Dating a lesbian stud
I was the one who created an Okcupid account, labeled myself bisexual and bantered my way to this moment -- ceiling fan above, him reaching for a condom, me thinking sure, why not? Before meeting my wife six years ago, I had little to no experience with masculine identified women.
When my relationship did end I am sure you saw that coming! Will I lose all of my gay friends? When we kissed on a busy dating street, I felt the heat rise up into my face.
The process maybe took about two years; I never in that time even considered the option of coming out as bisexual, though. Ties are an accessory--just like a scarf, watch or belt--that don't have a gender.
Looking back, I realize how shallow and selfish I was to use her in satisfying my own curiosity, but the universe got me back when I ended up falling hard for a dating a lesbian stud who had never so much as used concealer to lesbian a zit. What makes a men's shirt a men's shirt and not a women's shirt?
So what if I crushed on James Deen and shopped at Bebe? Things that give me butterflies, that make me blush, that make me feel blissfully desired and loved. Living in a lesbian relationship meant that I would be treated like a lesbian for the rest of my life and it mattered that I not live in fear of prejudice and that I use my other class, race and gender privilege to join this battle.

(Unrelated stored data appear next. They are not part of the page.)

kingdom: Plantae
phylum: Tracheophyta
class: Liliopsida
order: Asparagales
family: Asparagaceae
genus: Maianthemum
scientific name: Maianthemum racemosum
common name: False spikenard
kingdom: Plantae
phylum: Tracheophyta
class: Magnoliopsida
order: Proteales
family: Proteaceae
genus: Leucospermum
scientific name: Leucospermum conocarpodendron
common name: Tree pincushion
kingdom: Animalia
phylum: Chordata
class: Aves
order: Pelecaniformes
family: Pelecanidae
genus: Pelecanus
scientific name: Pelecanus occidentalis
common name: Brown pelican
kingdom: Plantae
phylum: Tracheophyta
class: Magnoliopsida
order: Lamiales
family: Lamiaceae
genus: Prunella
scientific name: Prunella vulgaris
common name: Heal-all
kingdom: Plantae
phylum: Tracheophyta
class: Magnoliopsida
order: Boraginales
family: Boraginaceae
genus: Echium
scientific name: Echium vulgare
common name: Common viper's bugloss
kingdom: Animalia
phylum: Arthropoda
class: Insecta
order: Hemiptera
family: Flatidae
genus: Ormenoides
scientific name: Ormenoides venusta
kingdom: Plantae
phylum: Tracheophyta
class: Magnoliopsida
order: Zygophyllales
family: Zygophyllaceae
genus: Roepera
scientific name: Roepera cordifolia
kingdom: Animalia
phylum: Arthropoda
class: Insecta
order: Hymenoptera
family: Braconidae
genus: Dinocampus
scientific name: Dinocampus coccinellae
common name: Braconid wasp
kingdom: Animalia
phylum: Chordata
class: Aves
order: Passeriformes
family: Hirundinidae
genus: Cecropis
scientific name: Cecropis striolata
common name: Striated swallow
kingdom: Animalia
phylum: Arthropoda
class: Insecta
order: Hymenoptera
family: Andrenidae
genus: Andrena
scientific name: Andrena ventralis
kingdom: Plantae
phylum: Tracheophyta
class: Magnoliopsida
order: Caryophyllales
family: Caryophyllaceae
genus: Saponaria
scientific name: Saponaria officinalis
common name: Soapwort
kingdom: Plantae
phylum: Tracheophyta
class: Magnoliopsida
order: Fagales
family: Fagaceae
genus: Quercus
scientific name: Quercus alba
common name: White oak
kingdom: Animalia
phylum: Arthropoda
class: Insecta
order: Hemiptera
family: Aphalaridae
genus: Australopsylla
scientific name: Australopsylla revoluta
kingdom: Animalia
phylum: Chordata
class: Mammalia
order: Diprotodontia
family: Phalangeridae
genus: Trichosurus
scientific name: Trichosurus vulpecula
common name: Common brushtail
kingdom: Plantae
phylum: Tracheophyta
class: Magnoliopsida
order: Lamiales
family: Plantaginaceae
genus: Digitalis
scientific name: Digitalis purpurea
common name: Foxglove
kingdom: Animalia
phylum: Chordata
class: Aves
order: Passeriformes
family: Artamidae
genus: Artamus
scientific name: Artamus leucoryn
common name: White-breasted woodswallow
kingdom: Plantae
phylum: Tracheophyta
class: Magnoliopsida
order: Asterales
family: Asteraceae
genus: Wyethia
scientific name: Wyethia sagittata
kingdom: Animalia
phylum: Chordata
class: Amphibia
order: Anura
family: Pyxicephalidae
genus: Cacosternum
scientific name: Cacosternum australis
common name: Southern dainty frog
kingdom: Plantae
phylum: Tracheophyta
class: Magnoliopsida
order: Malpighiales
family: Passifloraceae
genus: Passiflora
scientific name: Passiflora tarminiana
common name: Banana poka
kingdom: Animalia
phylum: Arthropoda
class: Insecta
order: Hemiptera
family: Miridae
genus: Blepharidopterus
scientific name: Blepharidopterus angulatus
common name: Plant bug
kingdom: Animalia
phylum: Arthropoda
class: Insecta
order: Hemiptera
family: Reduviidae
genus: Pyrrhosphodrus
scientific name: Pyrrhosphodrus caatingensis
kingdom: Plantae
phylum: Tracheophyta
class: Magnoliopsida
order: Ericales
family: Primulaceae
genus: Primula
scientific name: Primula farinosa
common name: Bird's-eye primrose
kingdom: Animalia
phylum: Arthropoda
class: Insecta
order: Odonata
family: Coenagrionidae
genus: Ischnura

These rules are only to be followed if you have a mutual trust and respect. If you cannot love her fully—in the street, at a wedding, at a family event—you cannot love her at all.
If she deems it necessary to leave a situation, leave first, ask questions later. As a lesbian woman who has been feminine throughout my life, I cannot fully understand what it is like to live as my wife; a butch woman.
Trust that your butch stud is keen to what is safe and what is not. There are androgynous and masculine presenting women, such what does headline mean on dating sites model Elliot Sailorswho identify as straight. Now, I love butches.
Much like being a butch woman requires a certain level of confidence and security, so does loving one. Even feminine lesbians were to be regarded with healthy skepticism.
Case dismissed, overruled, approach the bench, goodnight. I stared at the words.